Image and design file data

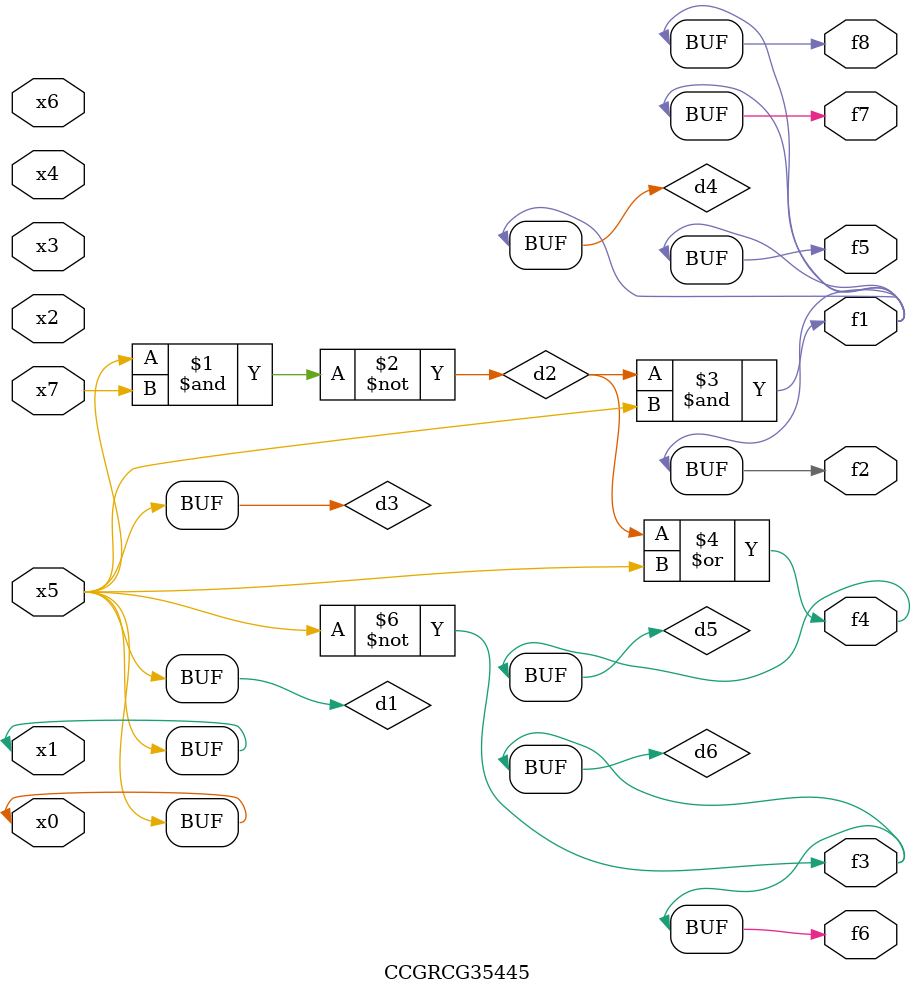
<source format=v>
module CCGRCG35445(
	input x0, x1, x2, x3, x4, x5, x6, x7,
	output f1, f2, f3, f4, f5, f6, f7, f8
);

	wire d1, d2, d3, d4, d5, d6;

	buf (d1, x0, x5);
	nand (d2, x5, x7);
	buf (d3, x0, x1);
	and (d4, d2, d3);
	or (d5, d2, d3);
	nor (d6, d1, d3);
	assign f1 = d4;
	assign f2 = d4;
	assign f3 = d6;
	assign f4 = d5;
	assign f5 = d4;
	assign f6 = d6;
	assign f7 = d4;
	assign f8 = d4;
endmodule

</source>
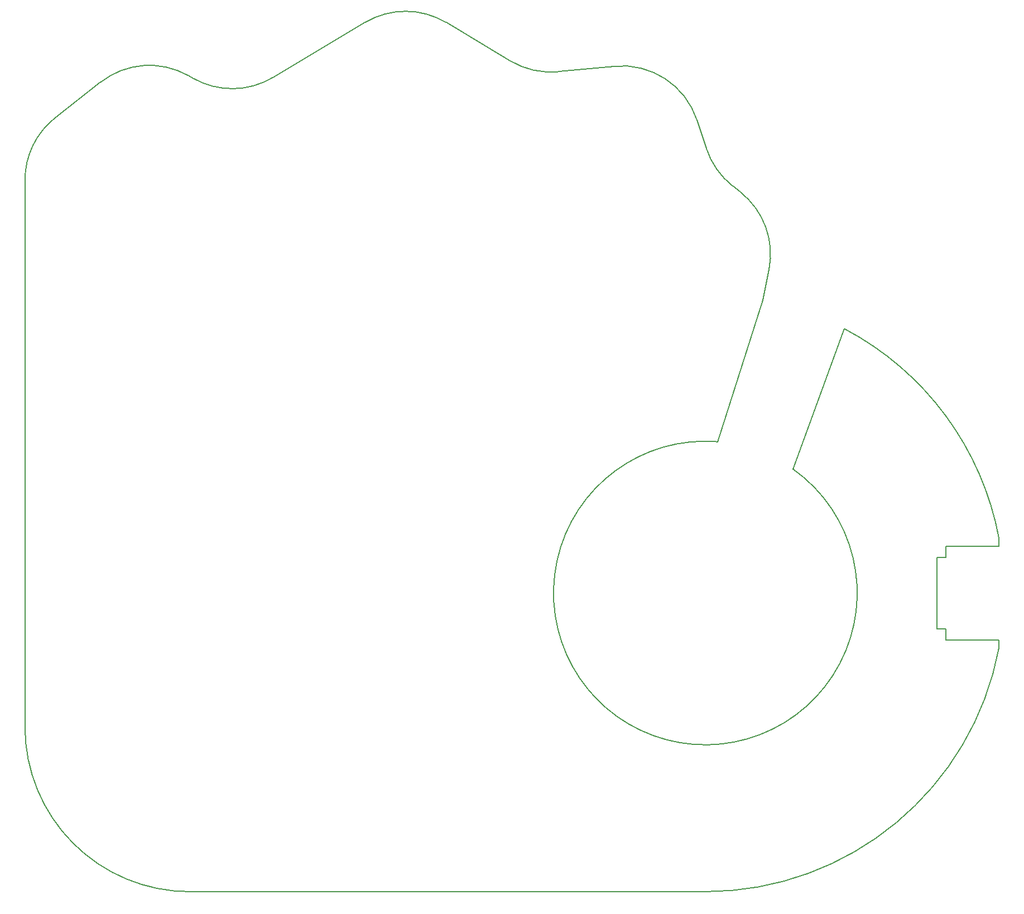
<source format=gbr>
%TF.GenerationSoftware,KiCad,Pcbnew,(6.0.9)*%
%TF.CreationDate,2023-01-29T02:38:54+01:00*%
%TF.ProjectId,PICO DEV M3 KEYPAD,5049434f-2044-4455-9620-4d33204b4559,0.1*%
%TF.SameCoordinates,Original*%
%TF.FileFunction,Profile,NP*%
%FSLAX46Y46*%
G04 Gerber Fmt 4.6, Leading zero omitted, Abs format (unit mm)*
G04 Created by KiCad (PCBNEW (6.0.9)) date 2023-01-29 02:38:54*
%MOMM*%
%LPD*%
G01*
G04 APERTURE LIST*
%TA.AperFunction,Profile*%
%ADD10C,0.180000*%
%TD*%
G04 APERTURE END LIST*
D10*
%TO.C,*%
X195455600Y-114120400D02*
X194105600Y-114120400D01*
X167751017Y-64259280D02*
X168661958Y-59628823D01*
X80774666Y-154033718D02*
X159004268Y-154033718D01*
X195455600Y-101625400D02*
X203555600Y-101625400D01*
X107362956Y-22150524D02*
X93383177Y-30497674D01*
X129391743Y-27972747D02*
X119678811Y-22157768D01*
X55774666Y-46050647D02*
X55774666Y-129033718D01*
X203555600Y-115815400D02*
X195455600Y-115815400D01*
X195455600Y-103320400D02*
X195455600Y-101625400D01*
X194105600Y-103320400D02*
X195455600Y-103320400D01*
X194105600Y-114120400D02*
X194105600Y-103320400D01*
X67242027Y-31214472D02*
X60366169Y-36610617D01*
X164327519Y-47897168D02*
X163116186Y-46939986D01*
X195455600Y-115815400D02*
X195455600Y-114120400D01*
X172328901Y-89934781D02*
X180111400Y-68630800D01*
X203555600Y-101625400D02*
X203555600Y-100445400D01*
X160872169Y-85764872D02*
X167751017Y-64259280D01*
X203555600Y-116995400D02*
X203555600Y-115815400D01*
X159163329Y-41293694D02*
X157730910Y-36963884D01*
X81351187Y-30655145D02*
X80530645Y-30193901D01*
X145164635Y-28790430D02*
X136729266Y-29619339D01*
X160872169Y-85764872D02*
G75*
G03*
X172328901Y-89934781I-1867901J-22955528D01*
G01*
X203555600Y-100445400D02*
G75*
G03*
X180111400Y-68630800I-44533799J-8271663D01*
G01*
X157730910Y-36963884D02*
G75*
G03*
X145164635Y-28790430I-11392742J-3769033D01*
G01*
X119678811Y-22157768D02*
G75*
G03*
X107362956Y-22150524I-6163986J-10295903D01*
G01*
X159163329Y-41293694D02*
G75*
G03*
X163116186Y-46939986I11392476J3768842D01*
G01*
X55774666Y-129033718D02*
G75*
G03*
X80774666Y-154033718I24999992J-8D01*
G01*
X60366169Y-36610617D02*
G75*
G03*
X55774666Y-46050647I7408544J-9440053D01*
G01*
X80530645Y-30193901D02*
G75*
G03*
X67242027Y-31214472I-5880116J-10460671D01*
G01*
X159004268Y-154033718D02*
G75*
G03*
X203555600Y-116995400I-3J45313322D01*
G01*
X168661958Y-59628823D02*
G75*
G03*
X164327519Y-47897168I-11774308J2316342D01*
G01*
X81351187Y-30655146D02*
G75*
G03*
X93383177Y-30497674I5880120J10460594D01*
G01*
X129391743Y-27972747D02*
G75*
G03*
X136729266Y-29619339I6163975J10295843D01*
G01*
%TD*%
M02*

</source>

What you have to do:
Extract every line from the one with "X195455600Y-115815400D02*" down to the final line above, both included, exactly as written.

Expected output:
X195455600Y-115815400D02*
X195455600Y-114120400D01*
X172328901Y-89934781D02*
X180111400Y-68630800D01*
X203555600Y-101625400D02*
X203555600Y-100445400D01*
X160872169Y-85764872D02*
X167751017Y-64259280D01*
X203555600Y-116995400D02*
X203555600Y-115815400D01*
X159163329Y-41293694D02*
X157730910Y-36963884D01*
X81351187Y-30655145D02*
X80530645Y-30193901D01*
X145164635Y-28790430D02*
X136729266Y-29619339D01*
X160872169Y-85764872D02*
G75*
G03*
X172328901Y-89934781I-1867901J-22955528D01*
G01*
X203555600Y-100445400D02*
G75*
G03*
X180111400Y-68630800I-44533799J-8271663D01*
G01*
X157730910Y-36963884D02*
G75*
G03*
X145164635Y-28790430I-11392742J-3769033D01*
G01*
X119678811Y-22157768D02*
G75*
G03*
X107362956Y-22150524I-6163986J-10295903D01*
G01*
X159163329Y-41293694D02*
G75*
G03*
X163116186Y-46939986I11392476J3768842D01*
G01*
X55774666Y-129033718D02*
G75*
G03*
X80774666Y-154033718I24999992J-8D01*
G01*
X60366169Y-36610617D02*
G75*
G03*
X55774666Y-46050647I7408544J-9440053D01*
G01*
X80530645Y-30193901D02*
G75*
G03*
X67242027Y-31214472I-5880116J-10460671D01*
G01*
X159004268Y-154033718D02*
G75*
G03*
X203555600Y-116995400I-3J45313322D01*
G01*
X168661958Y-59628823D02*
G75*
G03*
X164327519Y-47897168I-11774308J2316342D01*
G01*
X81351187Y-30655146D02*
G75*
G03*
X93383177Y-30497674I5880120J10460594D01*
G01*
X129391743Y-27972747D02*
G75*
G03*
X136729266Y-29619339I6163975J10295843D01*
G01*
%TD*%
M02*

</source>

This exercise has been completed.